Ахматов придвинулся ближе к краю кресла, чтобы последние лучи солнца дотянулись до пика облысевшей макушки, обжигая ее, не привыкшую к свету, и как бы подначивая Ахматова на откровенность. Рекламный жир всего на несколько мгновений схлынул с отполированного лица, обнажив первые пласты неуверенной человечности.

– То, что было в поезде… Я знаю, я могу вам это сказать, ибо на маленькую толику знал вашего отца, и… Вы сами были свидетелем, – Ахматов сидел уже на самом краю кресла, отбивая пальцами похлеще печатной машинки за моей спиной. – Я хочу сказать, что не все, сказанное там, предстает в таком свете, как вам могло показаться сначала. Знаю, вы, может, не поймете, я, скорее, обращаюсь к вашему отцу, но… Тот преемник, которого должен был назначить Шпруц, необязательно должен быть Шпруц. Я хотел сказать это и только это. Поэтому слова моего приятеля не нужно воспринимать так превратно и…

В комнату постучали, и этот стук тут же вывел Ахматова из какого-то особого состояния оцепенения, ясно выраженного в его глазах. Я понял, что это были исключительнейшие потуги на сближение, мой единственный шанс, и Ахматов больше не вернется к этому тону. Расплывшийся жир на столе приобретал форму пластиковой маски – идеальной рекламной маски. В дверях снова появилась Мари с заплаканными глазами и классическим видом невиновности – в чем бы ее там не обвиняли. Ахматов кивнул ей, и Мари уселась за машинку, готовая печатать все, что похоже на бюроподобную речь.

– Итак, как вы прекрасно понимаете, Бюро – достаточно солидное заведение, – голосило официальное и заученное, голосило нечеловеческое на фоне сантиментов, но никак не тот Ахматов, который еще несколько секунд назад резал правду матку. – Сюда ломятся сотни посетителей каждый день, и, признаться вам честно, ломятся напрасно. Мари, последнее – вычеркнуть.

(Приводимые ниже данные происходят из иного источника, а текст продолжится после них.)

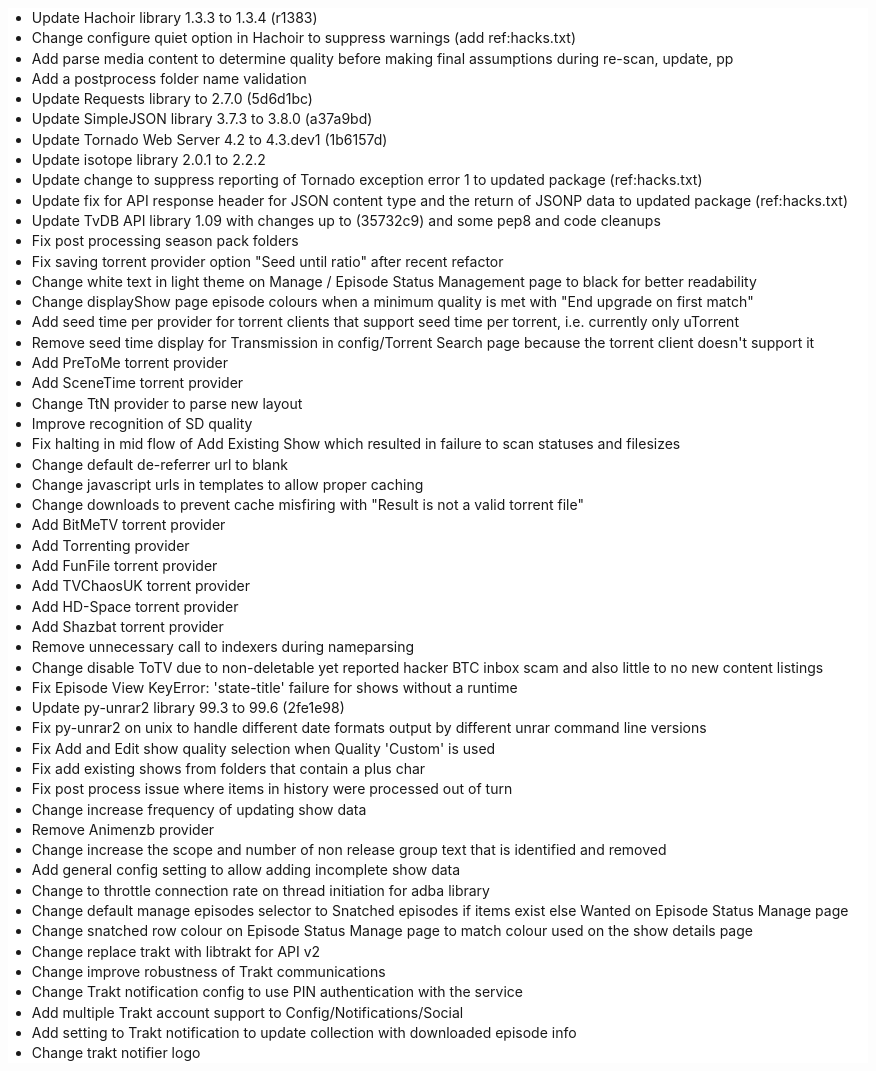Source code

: * Update Hachoir library 1.3.3 to 1.3.4 (r1383)
* Change configure quiet option in Hachoir to suppress warnings (add ref:hacks.txt)
* Add parse media content to determine quality before making final assumptions during re-scan, update, pp
* Add a postprocess folder name validation
* Update Requests library to 2.7.0 (5d6d1bc)
* Update SimpleJSON library 3.7.3 to 3.8.0 (a37a9bd)
* Update Tornado Web Server 4.2 to 4.3.dev1 (1b6157d)
* Update isotope library 2.0.1 to 2.2.2
* Update change to suppress reporting of Tornado exception error 1 to updated package (ref:hacks.txt)
* Update fix for API response header for JSON content type and the return of JSONP data to updated package (ref:hacks.txt)
* Update TvDB API library 1.09 with changes up to (35732c9) and some pep8 and code cleanups
* Fix post processing season pack folders
* Fix saving torrent provider option "Seed until ratio" after recent refactor
* Change white text in light theme on Manage / Episode Status Management page to black for better readability
* Change displayShow page episode colours when a minimum quality is met with "End upgrade on first match"
* Add seed time per provider for torrent clients that support seed time per torrent, i.e. currently only uTorrent
* Remove seed time display for Transmission in config/Torrent Search page because the torrent client doesn't support it
* Add PreToMe torrent provider
* Add SceneTime torrent provider
* Change TtN provider to parse new layout
* Improve recognition of SD quality
* Fix halting in mid flow of Add Existing Show which resulted in failure to scan statuses and filesizes
* Change default de-referrer url to blank
* Change javascript urls in templates to allow proper caching
* Change downloads to prevent cache misfiring with "Result is not a valid torrent file"
* Add BitMeTV torrent provider
* Add Torrenting provider
* Add FunFile torrent provider
* Add TVChaosUK torrent provider
* Add HD-Space torrent provider
* Add Shazbat torrent provider
* Remove unnecessary call to indexers during nameparsing
* Change disable ToTV due to non-deletable yet reported hacker BTC inbox scam and also little to no new content listings
* Fix Episode View KeyError: 'state-title' failure for shows without a runtime
* Update py-unrar2 library 99.3 to 99.6 (2fe1e98)
* Fix py-unrar2 on unix to handle different date formats output by different unrar command line versions
* Fix Add and Edit show quality selection when Quality 'Custom' is used
* Fix add existing shows from folders that contain a plus char
* Fix post process issue where items in history were processed out of turn
* Change increase frequency of updating show data
* Remove Animenzb provider
* Change increase the scope and number of non release group text that is identified and removed
* Add general config setting to allow adding incomplete show data
* Change to throttle connection rate on thread initiation for adba library
* Change default manage episodes selector to Snatched episodes if items exist else Wanted on Episode Status Manage page
* Change snatched row colour on Episode Status Manage page to match colour used on the show details page
* Change replace trakt with libtrakt for API v2
* Change improve robustness of Trakt communications
* Change Trakt notification config to use PIN authentication with the service
* Add multiple Trakt account support to Config/Notifications/Social
* Add setting to Trakt notification to update collection with downloaded episode info
* Change trakt notifier logo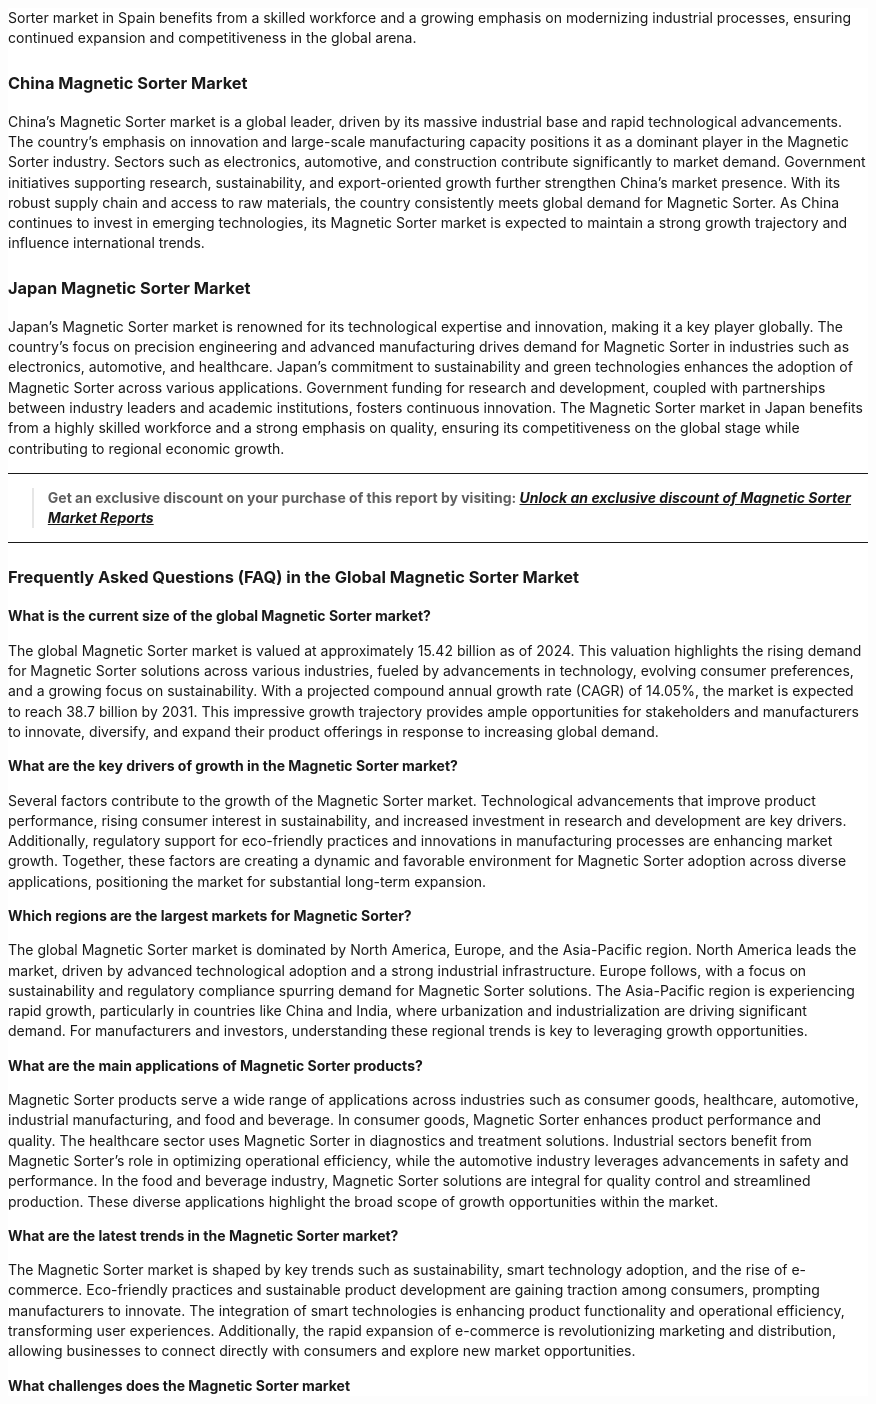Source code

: Sorter market in Spain benefits from a skilled workforce and a growing emphasis on modernizing industrial processes, ensuring continued expansion and competitiveness in the global arena.</p><h3>China Magnetic Sorter Market</h3><p>China&rsquo;s Magnetic Sorter market is a global leader, driven by its massive industrial base and rapid technological advancements. The country&rsquo;s emphasis on innovation and large-scale manufacturing capacity positions it as a dominant player in the Magnetic Sorter industry. Sectors such as electronics, automotive, and construction contribute significantly to market demand. Government initiatives supporting research, sustainability, and export-oriented growth further strengthen China&rsquo;s market presence. With its robust supply chain and access to raw materials, the country consistently meets global demand for Magnetic Sorter. As China continues to invest in emerging technologies, its Magnetic Sorter market is expected to maintain a strong growth trajectory and influence international trends.</p><h3>Japan Magnetic Sorter Market</h3><p>Japan&rsquo;s Magnetic Sorter market is renowned for its technological expertise and innovation, making it a key player globally. The country&rsquo;s focus on precision engineering and advanced manufacturing drives demand for Magnetic Sorter in industries such as electronics, automotive, and healthcare. Japan&rsquo;s commitment to sustainability and green technologies enhances the adoption of Magnetic Sorter across various applications. Government funding for research and development, coupled with partnerships between industry leaders and academic institutions, fosters continuous innovation. The Magnetic Sorter market in Japan benefits from a highly skilled workforce and a strong emphasis on quality, ensuring its competitiveness on the global stage while contributing to regional economic growth.</p><hr /><blockquote><p><strong>Get an exclusive discount on your purchase of this report by visiting: <em><a href="://marketresearchpulse.com/ask-for-discount/26109?utm_source=Github&amp;utm_medium=022">Unlock an exclusive discount of Magnetic Sorter Market Reports</a></em>&nbsp;</strong></p></blockquote><hr /><h3>Frequently Asked Questions (FAQ) in the Global Magnetic Sorter Market</h3><p><strong>What is the current size of the global Magnetic Sorter market?</strong></p><p>The global Magnetic Sorter market is valued at approximately 15.42 billion as of 2024. This valuation highlights the rising demand for Magnetic Sorter solutions across various industries, fueled by advancements in technology, evolving consumer preferences, and a growing focus on sustainability. With a projected compound annual growth rate (CAGR) of 14.05%, the market is expected to reach 38.7 billion by 2031. This impressive growth trajectory provides ample opportunities for stakeholders and manufacturers to innovate, diversify, and expand their product offerings in response to increasing global demand.</p><p><strong>What are the key drivers of growth in the Magnetic Sorter market?</strong></p><p>Several factors contribute to the growth of the Magnetic Sorter market. Technological advancements that improve product performance, rising consumer interest in sustainability, and increased investment in research and development are key drivers. Additionally, regulatory support for eco-friendly practices and innovations in manufacturing processes are enhancing market growth. Together, these factors are creating a dynamic and favorable environment for Magnetic Sorter adoption across diverse applications, positioning the market for substantial long-term expansion.</p><p><strong>Which regions are the largest markets for Magnetic Sorter?</strong></p><p>The global Magnetic Sorter market is dominated by North America, Europe, and the Asia-Pacific region. North America leads the market, driven by advanced technological adoption and a strong industrial infrastructure. Europe follows, with a focus on sustainability and regulatory compliance spurring demand for Magnetic Sorter solutions. The Asia-Pacific region is experiencing rapid growth, particularly in countries like China and India, where urbanization and industrialization are driving significant demand. For manufacturers and investors, understanding these regional trends is key to leveraging growth opportunities.</p><p><strong>What are the main applications of Magnetic Sorter products?</strong></p><p>Magnetic Sorter products serve a wide range of applications across industries such as consumer goods, healthcare, automotive, industrial manufacturing, and food and beverage. In consumer goods, Magnetic Sorter enhances product performance and quality. The healthcare sector uses Magnetic Sorter in diagnostics and treatment solutions. Industrial sectors benefit from Magnetic Sorter&rsquo;s role in optimizing operational efficiency, while the automotive industry leverages advancements in safety and performance. In the food and beverage industry, Magnetic Sorter solutions are integral for quality control and streamlined production. These diverse applications highlight the broad scope of growth opportunities within the market.</p><p><strong>What are the latest trends in the Magnetic Sorter market?</strong></p><p>The Magnetic Sorter market is shaped by key trends such as sustainability, smart technology adoption, and the rise of e-commerce. Eco-friendly practices and sustainable product development are gaining traction among consumers, prompting manufacturers to innovate. The integration of smart technologies is enhancing product functionality and operational efficiency, transforming user experiences. Additionally, the rapid expansion of e-commerce is revolutionizing marketing and distribution, allowing businesses to connect directly with consumers and explore new market opportunities.</p><p><strong>What challenges does the Magnetic Sorter market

Мари медленно отбивала ритм на печатной машинке, полагая, что чем медленнее она будет печатать, тем меньше шума будет производить ее машинка. Чего и следовало ожидать – это не сработало: Ахматов корчился, всячески кривлялся, искажал до безобразия свое лицо, но продолжал говорить, несмотря на поток стуков по голове, по ушам, по пальцам, что не слушались, сбивались и начинали печатать сначала.

– Несмотря на ваше положение, вы, как бы это сказать… не в то время к нам заглянули. Мари, следующее не печатать.

Ахматов пригласил меня жестом к круглому окну позади кресла с видом на террасу, по которой, несмотря на достаточно позднее время для посещения, тянулись раболепные рабы привычки. Сверху все отличалось: затылочное шествие друг за другом преобразовалось в муравьиное инстинктивное, а сами человеческие тела теперь напоминали своей формой цифры, выведенные слепцом.